[Items from a data source]
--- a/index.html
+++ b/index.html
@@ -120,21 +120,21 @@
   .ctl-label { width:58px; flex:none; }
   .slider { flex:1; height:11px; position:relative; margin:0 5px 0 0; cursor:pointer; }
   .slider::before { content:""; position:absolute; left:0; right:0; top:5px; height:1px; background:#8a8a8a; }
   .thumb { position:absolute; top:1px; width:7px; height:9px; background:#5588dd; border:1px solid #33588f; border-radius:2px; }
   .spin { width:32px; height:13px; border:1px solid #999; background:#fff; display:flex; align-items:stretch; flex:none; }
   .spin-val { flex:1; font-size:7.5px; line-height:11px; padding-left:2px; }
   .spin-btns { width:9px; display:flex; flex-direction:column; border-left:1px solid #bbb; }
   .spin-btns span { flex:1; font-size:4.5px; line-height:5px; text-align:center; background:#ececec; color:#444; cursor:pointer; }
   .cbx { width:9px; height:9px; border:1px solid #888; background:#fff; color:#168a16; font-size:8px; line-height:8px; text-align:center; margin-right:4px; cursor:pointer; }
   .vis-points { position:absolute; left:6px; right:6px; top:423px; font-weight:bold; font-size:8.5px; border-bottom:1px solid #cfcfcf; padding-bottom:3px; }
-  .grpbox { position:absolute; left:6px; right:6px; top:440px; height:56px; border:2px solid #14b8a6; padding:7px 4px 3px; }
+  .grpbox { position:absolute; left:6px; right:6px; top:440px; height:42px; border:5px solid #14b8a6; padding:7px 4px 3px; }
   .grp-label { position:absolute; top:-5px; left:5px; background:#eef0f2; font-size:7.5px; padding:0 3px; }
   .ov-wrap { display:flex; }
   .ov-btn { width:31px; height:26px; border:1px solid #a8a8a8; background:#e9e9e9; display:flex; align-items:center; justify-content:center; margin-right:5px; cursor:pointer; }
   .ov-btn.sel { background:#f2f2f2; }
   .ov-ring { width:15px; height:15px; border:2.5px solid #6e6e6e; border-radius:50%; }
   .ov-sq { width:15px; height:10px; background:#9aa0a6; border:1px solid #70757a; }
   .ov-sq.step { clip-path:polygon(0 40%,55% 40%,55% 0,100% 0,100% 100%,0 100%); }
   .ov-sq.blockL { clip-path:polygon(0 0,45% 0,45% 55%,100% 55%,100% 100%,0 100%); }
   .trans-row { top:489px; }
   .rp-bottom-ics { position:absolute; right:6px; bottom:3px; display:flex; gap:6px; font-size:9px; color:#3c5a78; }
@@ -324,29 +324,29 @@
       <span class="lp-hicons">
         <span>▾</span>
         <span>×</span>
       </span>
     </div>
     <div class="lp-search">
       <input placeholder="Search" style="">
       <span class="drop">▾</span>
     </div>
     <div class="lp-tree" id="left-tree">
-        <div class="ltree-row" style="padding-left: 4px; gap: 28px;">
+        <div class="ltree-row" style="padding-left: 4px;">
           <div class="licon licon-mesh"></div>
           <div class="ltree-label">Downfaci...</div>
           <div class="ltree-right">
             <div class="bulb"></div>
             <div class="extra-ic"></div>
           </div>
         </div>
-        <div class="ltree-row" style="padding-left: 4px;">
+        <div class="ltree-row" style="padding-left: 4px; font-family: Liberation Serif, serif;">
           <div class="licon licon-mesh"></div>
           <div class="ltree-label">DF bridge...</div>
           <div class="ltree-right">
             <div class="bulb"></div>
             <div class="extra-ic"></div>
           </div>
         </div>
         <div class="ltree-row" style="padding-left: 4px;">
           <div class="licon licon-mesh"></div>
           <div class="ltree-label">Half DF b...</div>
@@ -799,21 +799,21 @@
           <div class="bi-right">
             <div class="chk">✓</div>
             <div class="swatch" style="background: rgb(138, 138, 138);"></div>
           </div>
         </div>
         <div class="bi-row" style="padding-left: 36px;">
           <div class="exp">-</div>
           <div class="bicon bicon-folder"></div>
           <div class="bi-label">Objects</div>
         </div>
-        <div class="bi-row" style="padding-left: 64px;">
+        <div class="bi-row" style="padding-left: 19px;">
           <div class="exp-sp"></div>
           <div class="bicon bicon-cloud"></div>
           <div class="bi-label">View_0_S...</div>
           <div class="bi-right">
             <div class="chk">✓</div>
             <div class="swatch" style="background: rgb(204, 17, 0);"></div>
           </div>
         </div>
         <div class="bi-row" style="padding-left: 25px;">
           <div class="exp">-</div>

* * *

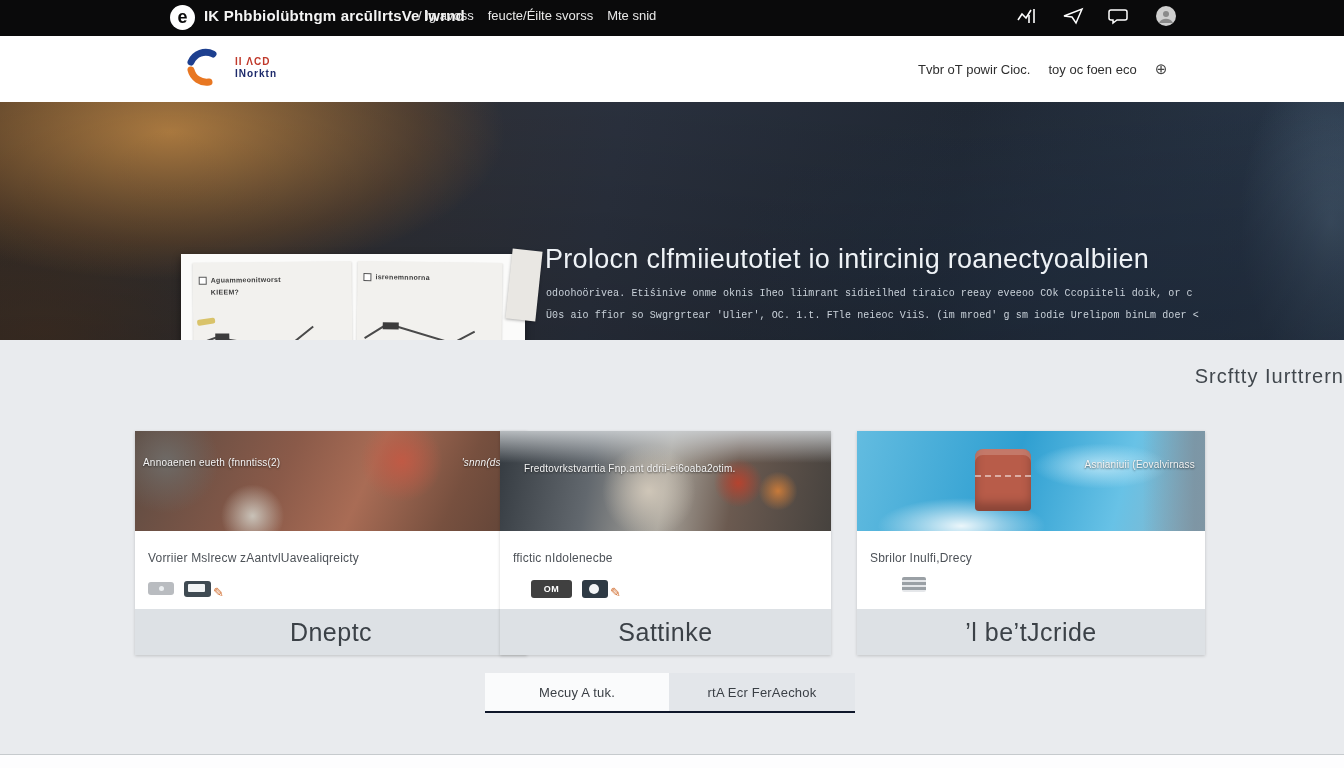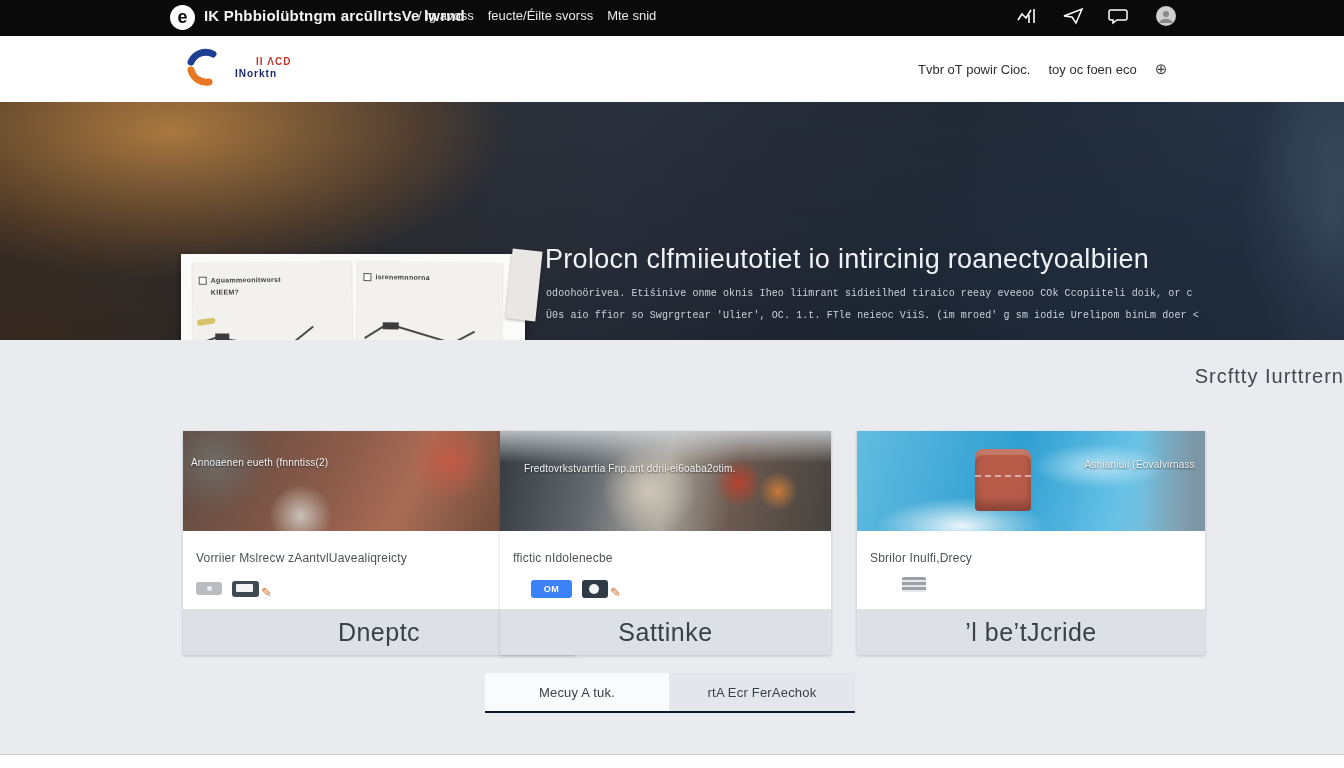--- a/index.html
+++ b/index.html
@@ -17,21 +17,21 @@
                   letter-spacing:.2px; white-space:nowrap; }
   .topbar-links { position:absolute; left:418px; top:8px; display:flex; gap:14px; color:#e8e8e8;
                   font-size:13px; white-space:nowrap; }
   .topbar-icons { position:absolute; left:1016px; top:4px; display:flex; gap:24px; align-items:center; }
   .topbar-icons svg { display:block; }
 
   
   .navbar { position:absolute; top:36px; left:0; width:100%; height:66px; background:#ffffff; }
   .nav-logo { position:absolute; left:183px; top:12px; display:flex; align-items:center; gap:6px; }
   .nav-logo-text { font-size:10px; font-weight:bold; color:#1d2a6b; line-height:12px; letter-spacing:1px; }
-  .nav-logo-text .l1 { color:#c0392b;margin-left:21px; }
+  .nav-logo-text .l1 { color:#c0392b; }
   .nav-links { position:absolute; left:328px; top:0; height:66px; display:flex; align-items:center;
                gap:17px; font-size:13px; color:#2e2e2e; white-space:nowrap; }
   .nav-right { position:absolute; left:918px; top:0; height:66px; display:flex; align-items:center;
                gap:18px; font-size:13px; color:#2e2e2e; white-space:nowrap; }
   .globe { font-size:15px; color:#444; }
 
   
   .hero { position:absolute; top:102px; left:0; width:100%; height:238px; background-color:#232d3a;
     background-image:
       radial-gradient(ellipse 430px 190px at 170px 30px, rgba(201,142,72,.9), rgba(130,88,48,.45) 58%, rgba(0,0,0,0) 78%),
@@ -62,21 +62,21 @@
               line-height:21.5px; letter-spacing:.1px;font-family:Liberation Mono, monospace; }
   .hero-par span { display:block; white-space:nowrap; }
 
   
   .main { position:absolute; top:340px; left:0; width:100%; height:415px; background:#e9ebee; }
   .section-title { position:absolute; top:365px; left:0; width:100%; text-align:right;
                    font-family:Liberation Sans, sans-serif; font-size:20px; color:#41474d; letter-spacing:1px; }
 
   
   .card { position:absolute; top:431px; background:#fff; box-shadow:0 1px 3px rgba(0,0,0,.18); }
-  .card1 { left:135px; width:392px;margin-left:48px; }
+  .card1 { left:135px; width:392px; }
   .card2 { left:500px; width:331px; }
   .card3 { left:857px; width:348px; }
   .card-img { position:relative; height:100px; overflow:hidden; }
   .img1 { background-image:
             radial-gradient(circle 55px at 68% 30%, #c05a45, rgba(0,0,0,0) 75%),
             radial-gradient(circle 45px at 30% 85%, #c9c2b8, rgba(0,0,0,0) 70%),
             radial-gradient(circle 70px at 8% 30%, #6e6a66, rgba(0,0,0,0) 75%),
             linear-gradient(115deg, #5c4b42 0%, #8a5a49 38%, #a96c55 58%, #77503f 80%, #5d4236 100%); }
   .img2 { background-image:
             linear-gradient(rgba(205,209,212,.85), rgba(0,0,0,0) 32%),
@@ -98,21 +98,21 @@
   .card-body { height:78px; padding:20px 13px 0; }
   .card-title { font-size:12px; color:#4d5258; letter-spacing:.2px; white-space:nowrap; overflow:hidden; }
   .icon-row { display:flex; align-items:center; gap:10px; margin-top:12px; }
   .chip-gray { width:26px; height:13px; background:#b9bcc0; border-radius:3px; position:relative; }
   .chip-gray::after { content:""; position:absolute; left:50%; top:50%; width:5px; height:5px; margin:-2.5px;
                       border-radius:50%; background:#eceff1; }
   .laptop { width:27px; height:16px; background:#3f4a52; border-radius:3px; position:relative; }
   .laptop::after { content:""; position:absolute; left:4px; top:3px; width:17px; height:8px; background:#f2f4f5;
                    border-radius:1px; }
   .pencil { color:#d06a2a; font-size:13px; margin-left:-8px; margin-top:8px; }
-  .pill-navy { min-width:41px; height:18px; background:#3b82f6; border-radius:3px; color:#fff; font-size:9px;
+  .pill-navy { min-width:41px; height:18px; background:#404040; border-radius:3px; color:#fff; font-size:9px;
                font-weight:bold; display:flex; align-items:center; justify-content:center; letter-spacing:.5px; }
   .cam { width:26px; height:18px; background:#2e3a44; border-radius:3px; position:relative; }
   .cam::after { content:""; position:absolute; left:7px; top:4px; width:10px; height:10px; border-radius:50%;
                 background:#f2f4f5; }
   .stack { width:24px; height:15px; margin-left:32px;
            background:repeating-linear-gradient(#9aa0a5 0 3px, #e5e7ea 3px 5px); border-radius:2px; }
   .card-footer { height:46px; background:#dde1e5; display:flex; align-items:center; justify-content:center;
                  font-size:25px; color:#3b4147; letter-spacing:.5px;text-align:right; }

_Your objective_
Where a line above contains the word "laptop", copy that line.

_Expected answer_
   .laptop { width:27px; height:16px; background:#3f4a52; border-radius:3px; position:relative; }
   .laptop::after { content:""; position:absolute; left:4px; top:3px; width:17px; height:8px; background:#f2f4f5;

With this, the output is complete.